::: SECÇÃO DO DOCUMENTO :::

打印全文
Processo nº 297/2010
(Autos de Recurso Civil e Laboral)

Data: 10 de Novembro de 2011

Assunto:
- Contrato a favor de terceiro
- Trabalhadores não residentes

SUMÁRIO:
- A celebração de um “contrato de prestação de serviços” entre uma empresa fornecedora de trabalhadores não residentes na RAEM e a entidade patronal desses trabalhadores, no qual esta assume as condições de trabalho a estabelecer com os trabalhadores não residentes que vier a contratar, condições essas que foram aprovadas pela Administração ao abrigo dos Despachos nºs 12/GM/88 e 49/GM/88, representa para os trabalhadores não residentes um contrato a favor de terceiro, cuja violação por parte da entidade patronal origina um correspondente direito de indemnização a favor dos trabalhadores não residentes.
- O DL nº 24/89/M não é aplicável, em princípio, às relações laborais de trabalhadores não residentes, as quais deverão ser reguladas por normas especiais (artº 3º, nº 3, al. d) do citado diploma legal). Contudo, nada obsta a aplicação do mesmo por vontade das partes no caso da inexistência das ditas normas especiais.

O Relator,
Ho Wai Neng

Processo n.º 297/2010
(Autos de Recurso Cível e Laboral)

Data: 10 de Novembro de 2011
Recorrente: Guardforce (Macau) – Serviços e Sistemas de Segurança, Lda. (Ré)
Recorrido: A (Autor)
    
ACORDAM OS JUÍZES NO TRIBUNAL DE SEGUNDA INSTÂNCIA DA R.A.E.M.:

I - RELATÓRIO
Por sentença de 11/12/2009, julgou-se a acção parcial procedente e, em consequência condenou-se a Ré a pagar ao Autor a quantia de MOP$320,974.30, acrescida dos juros moratórios à taxa legal.
Dessa decisão vem recorrer a Ré, alegando, em sede de conclusão, o seguinte:
I. Vem o presente Recurso interposto da douta Sentença proferida pelo Tribunal a quo, em 11 de Dezembro de 2009, e pela qual foi a ora Recorrente condenada a pagar ao Autor, ora Recorrido, as seguintes quantias:
"a) MOP$131.820,00 a título de diferenças salariais;
b) MOP$35.509,30 a tí tulo de diferença retr ibuti va por trabalho extraordinário;
c) MOP$82.905,00 a título de subsídio de alimentação;
d) MOP$65.340,00 a título de subsídio de efectividade;
e) MOP$5. 400,00 pela prestação de trabalho em dia de descanso semanal;
f) juros moratórias sobre cada uma das aludidas quantias, à taxa legal a contar do trânsito em julgado desta sentença."

::: ITENS DE DADOS :::

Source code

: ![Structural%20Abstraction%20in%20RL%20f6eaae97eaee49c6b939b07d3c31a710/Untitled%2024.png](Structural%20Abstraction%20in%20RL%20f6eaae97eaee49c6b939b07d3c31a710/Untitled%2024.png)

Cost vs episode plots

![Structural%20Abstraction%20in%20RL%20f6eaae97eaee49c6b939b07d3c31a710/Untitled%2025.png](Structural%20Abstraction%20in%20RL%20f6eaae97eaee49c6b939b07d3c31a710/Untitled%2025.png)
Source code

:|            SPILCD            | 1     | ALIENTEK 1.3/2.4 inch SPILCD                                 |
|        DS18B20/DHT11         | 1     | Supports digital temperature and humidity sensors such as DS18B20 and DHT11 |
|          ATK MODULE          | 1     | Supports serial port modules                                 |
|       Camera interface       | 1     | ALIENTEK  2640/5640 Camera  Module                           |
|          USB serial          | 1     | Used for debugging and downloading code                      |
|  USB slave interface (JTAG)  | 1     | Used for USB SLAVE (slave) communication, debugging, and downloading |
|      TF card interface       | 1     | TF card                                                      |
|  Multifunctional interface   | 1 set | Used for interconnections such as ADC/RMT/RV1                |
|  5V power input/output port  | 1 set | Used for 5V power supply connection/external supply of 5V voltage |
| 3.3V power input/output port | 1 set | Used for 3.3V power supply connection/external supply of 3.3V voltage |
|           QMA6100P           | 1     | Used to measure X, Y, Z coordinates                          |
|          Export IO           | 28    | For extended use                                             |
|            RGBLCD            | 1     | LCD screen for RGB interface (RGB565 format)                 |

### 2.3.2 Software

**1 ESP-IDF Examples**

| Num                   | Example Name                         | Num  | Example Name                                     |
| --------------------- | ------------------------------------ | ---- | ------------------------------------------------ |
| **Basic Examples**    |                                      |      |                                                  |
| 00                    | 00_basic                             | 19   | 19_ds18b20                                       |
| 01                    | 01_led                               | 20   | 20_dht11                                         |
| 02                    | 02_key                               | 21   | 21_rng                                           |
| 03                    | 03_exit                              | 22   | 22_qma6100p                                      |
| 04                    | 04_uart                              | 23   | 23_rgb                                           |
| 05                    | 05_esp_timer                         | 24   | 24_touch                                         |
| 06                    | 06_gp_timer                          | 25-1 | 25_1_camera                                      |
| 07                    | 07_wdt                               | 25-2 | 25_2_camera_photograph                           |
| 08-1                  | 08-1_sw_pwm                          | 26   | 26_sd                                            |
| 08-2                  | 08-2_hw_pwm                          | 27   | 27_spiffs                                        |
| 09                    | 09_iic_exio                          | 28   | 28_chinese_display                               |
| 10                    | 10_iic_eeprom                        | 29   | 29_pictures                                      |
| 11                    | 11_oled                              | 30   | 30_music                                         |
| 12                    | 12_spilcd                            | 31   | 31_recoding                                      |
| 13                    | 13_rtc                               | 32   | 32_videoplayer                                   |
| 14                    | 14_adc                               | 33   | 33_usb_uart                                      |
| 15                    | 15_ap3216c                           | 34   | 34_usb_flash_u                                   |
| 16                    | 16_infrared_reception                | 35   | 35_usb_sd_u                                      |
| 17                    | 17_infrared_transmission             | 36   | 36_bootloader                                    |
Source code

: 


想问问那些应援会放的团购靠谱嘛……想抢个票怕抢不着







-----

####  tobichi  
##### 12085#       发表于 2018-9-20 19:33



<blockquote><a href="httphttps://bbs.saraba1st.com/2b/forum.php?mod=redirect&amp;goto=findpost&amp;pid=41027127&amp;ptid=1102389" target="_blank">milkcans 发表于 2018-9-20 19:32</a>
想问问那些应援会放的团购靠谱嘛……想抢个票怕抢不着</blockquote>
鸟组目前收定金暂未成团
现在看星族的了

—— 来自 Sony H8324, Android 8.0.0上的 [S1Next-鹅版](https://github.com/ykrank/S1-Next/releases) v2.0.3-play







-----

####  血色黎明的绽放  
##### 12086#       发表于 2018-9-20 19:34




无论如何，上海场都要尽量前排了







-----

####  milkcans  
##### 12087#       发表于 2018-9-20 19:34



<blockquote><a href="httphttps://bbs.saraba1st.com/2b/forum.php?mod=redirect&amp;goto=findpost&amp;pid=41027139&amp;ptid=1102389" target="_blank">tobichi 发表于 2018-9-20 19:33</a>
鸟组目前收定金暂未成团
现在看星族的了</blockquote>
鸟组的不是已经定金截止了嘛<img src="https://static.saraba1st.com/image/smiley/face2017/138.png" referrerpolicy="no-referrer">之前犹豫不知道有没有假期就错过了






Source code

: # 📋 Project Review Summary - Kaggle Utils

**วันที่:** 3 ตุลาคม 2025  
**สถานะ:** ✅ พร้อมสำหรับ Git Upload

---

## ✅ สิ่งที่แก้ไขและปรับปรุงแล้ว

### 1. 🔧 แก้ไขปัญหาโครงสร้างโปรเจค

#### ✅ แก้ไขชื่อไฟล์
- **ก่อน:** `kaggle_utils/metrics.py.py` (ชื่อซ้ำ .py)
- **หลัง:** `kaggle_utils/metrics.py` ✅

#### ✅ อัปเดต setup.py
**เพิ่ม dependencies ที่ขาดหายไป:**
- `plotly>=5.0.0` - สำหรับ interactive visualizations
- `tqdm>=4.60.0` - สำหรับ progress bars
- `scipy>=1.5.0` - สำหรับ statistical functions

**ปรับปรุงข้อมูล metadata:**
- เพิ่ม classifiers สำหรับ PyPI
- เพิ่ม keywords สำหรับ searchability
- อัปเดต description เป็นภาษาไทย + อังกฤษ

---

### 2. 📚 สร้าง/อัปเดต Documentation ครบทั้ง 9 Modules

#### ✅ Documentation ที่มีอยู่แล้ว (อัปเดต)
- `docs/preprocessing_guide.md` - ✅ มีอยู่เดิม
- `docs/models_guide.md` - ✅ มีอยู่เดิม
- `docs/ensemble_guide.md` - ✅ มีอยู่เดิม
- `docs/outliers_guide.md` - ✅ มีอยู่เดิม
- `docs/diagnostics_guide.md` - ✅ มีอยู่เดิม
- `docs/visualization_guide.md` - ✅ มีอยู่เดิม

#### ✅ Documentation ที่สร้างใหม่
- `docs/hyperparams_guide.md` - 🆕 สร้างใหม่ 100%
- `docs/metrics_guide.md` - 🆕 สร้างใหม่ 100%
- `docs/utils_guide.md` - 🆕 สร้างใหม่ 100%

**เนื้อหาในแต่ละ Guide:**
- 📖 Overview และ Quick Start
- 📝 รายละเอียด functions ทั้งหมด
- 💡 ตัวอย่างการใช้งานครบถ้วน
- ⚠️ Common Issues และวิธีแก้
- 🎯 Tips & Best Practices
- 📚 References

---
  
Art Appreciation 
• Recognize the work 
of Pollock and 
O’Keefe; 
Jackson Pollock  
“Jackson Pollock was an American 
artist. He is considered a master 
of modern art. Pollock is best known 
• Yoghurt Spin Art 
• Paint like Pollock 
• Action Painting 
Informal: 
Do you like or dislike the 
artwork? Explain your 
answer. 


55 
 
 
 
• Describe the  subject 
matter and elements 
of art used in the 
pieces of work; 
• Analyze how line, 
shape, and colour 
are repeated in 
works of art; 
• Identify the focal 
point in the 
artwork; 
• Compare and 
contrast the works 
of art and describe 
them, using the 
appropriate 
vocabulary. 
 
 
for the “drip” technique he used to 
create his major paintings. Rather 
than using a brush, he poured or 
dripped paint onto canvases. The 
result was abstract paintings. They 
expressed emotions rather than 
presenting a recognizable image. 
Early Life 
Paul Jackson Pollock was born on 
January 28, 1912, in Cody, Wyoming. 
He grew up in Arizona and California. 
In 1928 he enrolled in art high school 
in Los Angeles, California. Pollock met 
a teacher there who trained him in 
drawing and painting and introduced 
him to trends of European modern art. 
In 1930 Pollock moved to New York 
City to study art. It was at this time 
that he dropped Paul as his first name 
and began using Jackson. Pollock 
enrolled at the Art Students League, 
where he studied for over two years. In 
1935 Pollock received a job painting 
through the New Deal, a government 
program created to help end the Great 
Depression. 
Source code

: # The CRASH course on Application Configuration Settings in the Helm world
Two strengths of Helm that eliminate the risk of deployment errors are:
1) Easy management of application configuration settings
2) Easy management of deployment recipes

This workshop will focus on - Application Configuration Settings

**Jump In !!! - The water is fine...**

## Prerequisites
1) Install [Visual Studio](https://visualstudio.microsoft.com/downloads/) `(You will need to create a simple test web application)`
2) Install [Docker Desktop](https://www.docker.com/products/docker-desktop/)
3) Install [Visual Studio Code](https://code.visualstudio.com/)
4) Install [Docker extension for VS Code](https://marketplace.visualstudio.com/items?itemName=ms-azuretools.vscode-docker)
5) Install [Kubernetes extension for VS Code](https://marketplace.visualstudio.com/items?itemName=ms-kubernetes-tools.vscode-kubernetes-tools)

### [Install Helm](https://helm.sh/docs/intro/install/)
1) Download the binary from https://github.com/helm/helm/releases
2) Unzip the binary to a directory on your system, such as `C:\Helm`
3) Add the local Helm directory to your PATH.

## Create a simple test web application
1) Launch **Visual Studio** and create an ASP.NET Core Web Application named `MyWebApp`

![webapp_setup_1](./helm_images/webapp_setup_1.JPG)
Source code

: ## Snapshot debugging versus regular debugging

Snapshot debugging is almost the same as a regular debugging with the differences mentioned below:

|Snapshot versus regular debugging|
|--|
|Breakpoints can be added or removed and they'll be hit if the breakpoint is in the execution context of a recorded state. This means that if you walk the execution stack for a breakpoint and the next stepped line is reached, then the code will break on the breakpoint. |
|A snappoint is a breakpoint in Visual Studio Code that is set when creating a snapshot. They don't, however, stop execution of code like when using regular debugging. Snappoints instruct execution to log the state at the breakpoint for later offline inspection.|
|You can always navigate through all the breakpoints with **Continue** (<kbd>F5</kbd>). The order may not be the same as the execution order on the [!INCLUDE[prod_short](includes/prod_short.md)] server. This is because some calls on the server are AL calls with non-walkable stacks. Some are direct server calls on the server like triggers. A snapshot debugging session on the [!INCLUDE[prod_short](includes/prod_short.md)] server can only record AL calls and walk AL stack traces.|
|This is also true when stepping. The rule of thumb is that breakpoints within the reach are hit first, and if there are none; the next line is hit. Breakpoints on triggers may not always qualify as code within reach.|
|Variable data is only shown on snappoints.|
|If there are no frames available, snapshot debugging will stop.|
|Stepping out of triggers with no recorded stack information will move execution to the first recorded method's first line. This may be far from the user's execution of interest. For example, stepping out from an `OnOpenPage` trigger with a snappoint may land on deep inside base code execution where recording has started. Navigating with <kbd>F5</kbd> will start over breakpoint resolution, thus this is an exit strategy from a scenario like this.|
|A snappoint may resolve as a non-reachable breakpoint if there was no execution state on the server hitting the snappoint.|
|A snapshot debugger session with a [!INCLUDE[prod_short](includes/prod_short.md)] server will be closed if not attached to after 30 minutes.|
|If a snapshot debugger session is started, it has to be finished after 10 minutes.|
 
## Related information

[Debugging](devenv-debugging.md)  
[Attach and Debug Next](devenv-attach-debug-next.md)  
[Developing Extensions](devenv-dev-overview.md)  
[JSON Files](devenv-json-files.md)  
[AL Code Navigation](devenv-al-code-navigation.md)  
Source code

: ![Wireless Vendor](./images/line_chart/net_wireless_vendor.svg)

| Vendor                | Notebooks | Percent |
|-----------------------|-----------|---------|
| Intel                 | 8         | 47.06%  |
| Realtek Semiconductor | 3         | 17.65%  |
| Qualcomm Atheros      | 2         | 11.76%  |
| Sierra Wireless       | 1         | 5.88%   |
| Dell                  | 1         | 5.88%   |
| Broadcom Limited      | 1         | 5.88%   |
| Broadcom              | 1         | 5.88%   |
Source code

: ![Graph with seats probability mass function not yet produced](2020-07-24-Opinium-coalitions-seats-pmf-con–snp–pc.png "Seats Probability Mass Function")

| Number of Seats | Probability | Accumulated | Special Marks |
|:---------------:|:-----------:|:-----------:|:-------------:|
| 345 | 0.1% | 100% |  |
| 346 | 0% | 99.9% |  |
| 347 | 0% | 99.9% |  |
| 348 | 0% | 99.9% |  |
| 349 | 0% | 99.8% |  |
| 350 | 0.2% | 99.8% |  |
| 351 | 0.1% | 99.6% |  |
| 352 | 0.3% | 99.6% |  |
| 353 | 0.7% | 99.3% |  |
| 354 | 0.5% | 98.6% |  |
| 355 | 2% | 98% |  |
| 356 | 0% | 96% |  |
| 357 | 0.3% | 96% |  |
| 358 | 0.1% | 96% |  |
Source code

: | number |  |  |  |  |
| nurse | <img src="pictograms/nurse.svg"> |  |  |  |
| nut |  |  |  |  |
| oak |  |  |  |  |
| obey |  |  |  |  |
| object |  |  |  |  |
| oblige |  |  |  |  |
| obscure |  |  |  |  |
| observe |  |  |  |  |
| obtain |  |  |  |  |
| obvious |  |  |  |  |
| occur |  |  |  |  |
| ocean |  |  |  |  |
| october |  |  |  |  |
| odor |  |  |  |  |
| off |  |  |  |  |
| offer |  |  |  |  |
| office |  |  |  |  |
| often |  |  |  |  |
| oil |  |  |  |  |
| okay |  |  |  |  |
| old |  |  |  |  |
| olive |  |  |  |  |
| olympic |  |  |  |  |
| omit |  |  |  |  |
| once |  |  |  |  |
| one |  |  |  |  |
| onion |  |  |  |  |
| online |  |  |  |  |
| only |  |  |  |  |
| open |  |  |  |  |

:::

__O QUE SE PEDE__
1) Indique se cada afirmação concorda com o acórdão sobre trabalhadores não residentes, respondendo sim ou não e citando as palavras decisivas do texto: (a) a sentença de 11/12/2009 condenou a Ré a pagar ao Autor MOP$320,974.30, acrescidos de juros; (b) o DL nº 24/89/M aplica-se, em princípio, às relações laborais de trabalhadores não residentes; (c) o Autor figura como recorrente no processo.
2) Dê seguimento ao acórdão sobre trabalhadores não residentes a partir da última frase apresentada.

__RESPOSTAS POR ORDEM__
1)
(a) Sim: "condenou-se a Ré a pagar ao Autor a quantia de MOP$320,974.30, acrescida dos juros moratórios à taxa legal".
(b) Não: "O DL nº 24/89/M não é aplicável, em princípio, às relações laborais de trabalhadores não residentes".
(c) Não: "Recorrente: Guardforce (Macau) – Serviços e Sistemas de Segurança, Lda. (Ré)".

2)
II. O Despacho n.º 12/GM/88, de 01 de Fevereiro não determina um regime jurídico regulador das relações laborais que se estabeleçam entre o empregador e um trabalhador não residente, uma vez que se trata de um diploma proferido pelo Governador no âmbi to das suas funções executivas, (cfr. artigo 16.º, n.º 2 do Estatuto Orgânico de Macau) e não legislativas.
III. O Despacho 12/GM/88 cuida do procedimento administrativo conducente à obtenção de autorização para a contratação de trabalhadores não residentes, e não do conteúdo da concreto da relação laboral a estabelecer entre os trabalhadores não residentes e as respectivas entidades patronais.
IV. Pela natureza jurídica do despacho não poderá o mesmo coarctar a liberdade contratual das partes, e gerar na esfera jurídica de qualquer delas direitos ou deveres que não tenham sido livre e reciprocamente acordados.
V. Das condições administrativas estabelecidas no mencionado diploma não resulta qualquer imposição de contratar nestes ou noutros termos, sendo certo que, ainda que assim fosse, o que por mero dever de cautela se equaciona, a consequência apenas poderia ser de cariz administrativo.
VI. Resulta manifestamente ilegal a adopção por parte do Tribunal recorrido do Despacho 12/GM/88, de 01 de Fevereiro, como a fonte das normas especiais a que alude a alínea d) do n.º 3 do artigo 3.º do Decrto-Lei n.º 24/89/M.
VII. Não sendo o Autor parte do contrato de prestação de serviços celebrado entre a Ré e a Sociedade de Apoio às Empresas de Macau aprovado pela entidade administrativa competente, para que o mesmo pudesse produzir efeitos na sua esfera jurídica havia que afastar o princípio "res inter a:Iios acta a:Iiis neque nocet neque prodest", enquadrando-o num dos "casos especialmente previstos na lei" (artigo 400º, nº 2 do CC).
VIII. Nem da vontade das partes intervenientes no contrato de prestação de serviços - a ora Recorrente e a Sociedade de Apoio às Empresas de Macau - nem da lei resulta a criação de direitos/deveres na esfera jurídica de outrem que não os seus originais outorgantes, ao que acresce o facto da aprovação administrativa a que foi sujeito não lhe ter conferido tal virtualidade.
IX. O Autor, ora Recorrido, apenas poderia reclamar da ora Recorrente créditos que lhe adviessem da concreta violação das obrigações assumidas por força da celebração entre as partes do contrato individual de trabalho, o que em caso não sucedeu, porquanto a ora Recorrente sempre pagou ao Autor, ora Recorrido, os valores acordados em tais contratos, e suas sucessivas renovações, a título de salário, subsídios e horas extraordinárias.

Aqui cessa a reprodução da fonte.